Malin Leaving 20th Precinct

Top cop, retiring after 20 years in the NYPD to take a job outside the department, says UWS crime spike not a factor.

| 03 Feb 2020 | 04:33

After two years as the commander of the NYPD’s 20th precinct, Deputy Inspector Timothy Malin is retiring from his Upper West Side post.

A 20-year veteran of the force, Malin said the decision to leave the NYPD was strictly personal; he has been offered a job outside the department that he could not pass up.

“The timing was perfect for me and my family,” Malin told the West Side Spirit Monday afternoon.

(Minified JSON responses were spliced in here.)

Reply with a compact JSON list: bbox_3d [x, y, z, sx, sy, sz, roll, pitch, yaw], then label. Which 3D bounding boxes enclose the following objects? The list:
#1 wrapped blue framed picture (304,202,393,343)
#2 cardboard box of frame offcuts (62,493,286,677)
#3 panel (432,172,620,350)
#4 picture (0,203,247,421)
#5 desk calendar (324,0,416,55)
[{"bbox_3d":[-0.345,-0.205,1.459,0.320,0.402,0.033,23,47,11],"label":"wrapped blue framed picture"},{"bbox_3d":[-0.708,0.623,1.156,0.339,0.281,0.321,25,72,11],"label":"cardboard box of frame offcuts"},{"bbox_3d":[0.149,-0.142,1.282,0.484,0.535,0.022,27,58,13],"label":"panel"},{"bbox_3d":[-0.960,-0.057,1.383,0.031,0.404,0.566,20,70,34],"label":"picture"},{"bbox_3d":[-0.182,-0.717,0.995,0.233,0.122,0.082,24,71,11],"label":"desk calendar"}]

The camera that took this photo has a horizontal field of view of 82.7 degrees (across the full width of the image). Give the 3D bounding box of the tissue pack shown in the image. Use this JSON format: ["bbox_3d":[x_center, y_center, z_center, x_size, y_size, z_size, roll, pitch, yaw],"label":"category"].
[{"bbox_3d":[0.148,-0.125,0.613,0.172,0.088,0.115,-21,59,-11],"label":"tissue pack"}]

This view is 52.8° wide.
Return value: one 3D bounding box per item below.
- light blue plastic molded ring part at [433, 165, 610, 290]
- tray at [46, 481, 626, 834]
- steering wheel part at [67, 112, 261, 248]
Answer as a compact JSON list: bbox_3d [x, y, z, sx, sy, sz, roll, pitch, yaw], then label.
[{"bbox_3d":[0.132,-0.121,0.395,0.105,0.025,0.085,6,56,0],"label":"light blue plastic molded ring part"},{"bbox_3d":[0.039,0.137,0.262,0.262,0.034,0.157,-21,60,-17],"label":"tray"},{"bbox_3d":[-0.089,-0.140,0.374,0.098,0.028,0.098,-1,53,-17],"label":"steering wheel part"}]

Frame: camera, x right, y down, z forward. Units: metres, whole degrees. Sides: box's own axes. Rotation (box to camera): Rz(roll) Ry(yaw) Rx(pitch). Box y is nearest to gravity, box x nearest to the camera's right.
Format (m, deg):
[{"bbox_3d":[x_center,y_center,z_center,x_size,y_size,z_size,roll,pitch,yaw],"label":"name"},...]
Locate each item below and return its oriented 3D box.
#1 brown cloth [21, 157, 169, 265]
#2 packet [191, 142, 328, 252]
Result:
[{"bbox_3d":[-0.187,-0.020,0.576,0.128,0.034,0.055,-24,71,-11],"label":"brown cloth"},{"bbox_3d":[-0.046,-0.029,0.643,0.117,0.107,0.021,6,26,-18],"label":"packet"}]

He said the job would be a great opportunity, and a good fit as a parent of three young children.

His retirement comes amid a spike in violent crime on the Upper West Side, but Malin assured that he is not being pushed out by the top brass.

“That has nothing to do with it. Nothing is happening on the Upper West Side that isn’t happening all over Manhattan,” Malin said in reference to an uptick in robberies in 2019. He said he began applying for his new position back in September and has received great support from his commanders.

“The chiefs have been wonderful,” he said. “I have been receiving really nice notes. People are wishing me well.”

Malin could not reveal his new employer, but said a formal announcement would be made next week. Thursday, Feb. 13 will be Malin’s final day at the helm of the 20th precinct.

A Great Neighborhood and Great Officers

Throughout his career, Malin has been a big believer in community policing, showing up at community board meetings regularly and answering residents’ questions candidly. Before taking his current position, Malin served three years at NYPD headquarters working under Chief Terence Monahan to craft the department’s neighborhood policing program. Once he joined the 20th precinct, which holds jurisdiction from West 59th to West 86th Streets, he was able to implement the program, which involved adding new neighborhood coordination officers — who focus on working with the community to solve problems — to his ranks as well as assigning patrol officers to specific sectors of the neighborhood.

Malin said he was sad to leave the Upper West Side, a neighborhood he first came to love during his four years as the 24th precinct’s executive officer. He said he had been blessed with a great neighborhood and great officers.

“I told my officers when I came in two years ago that I would love to retire from the 20th,” Malin said. “Being able to run the 20th precinct was a dream come true.”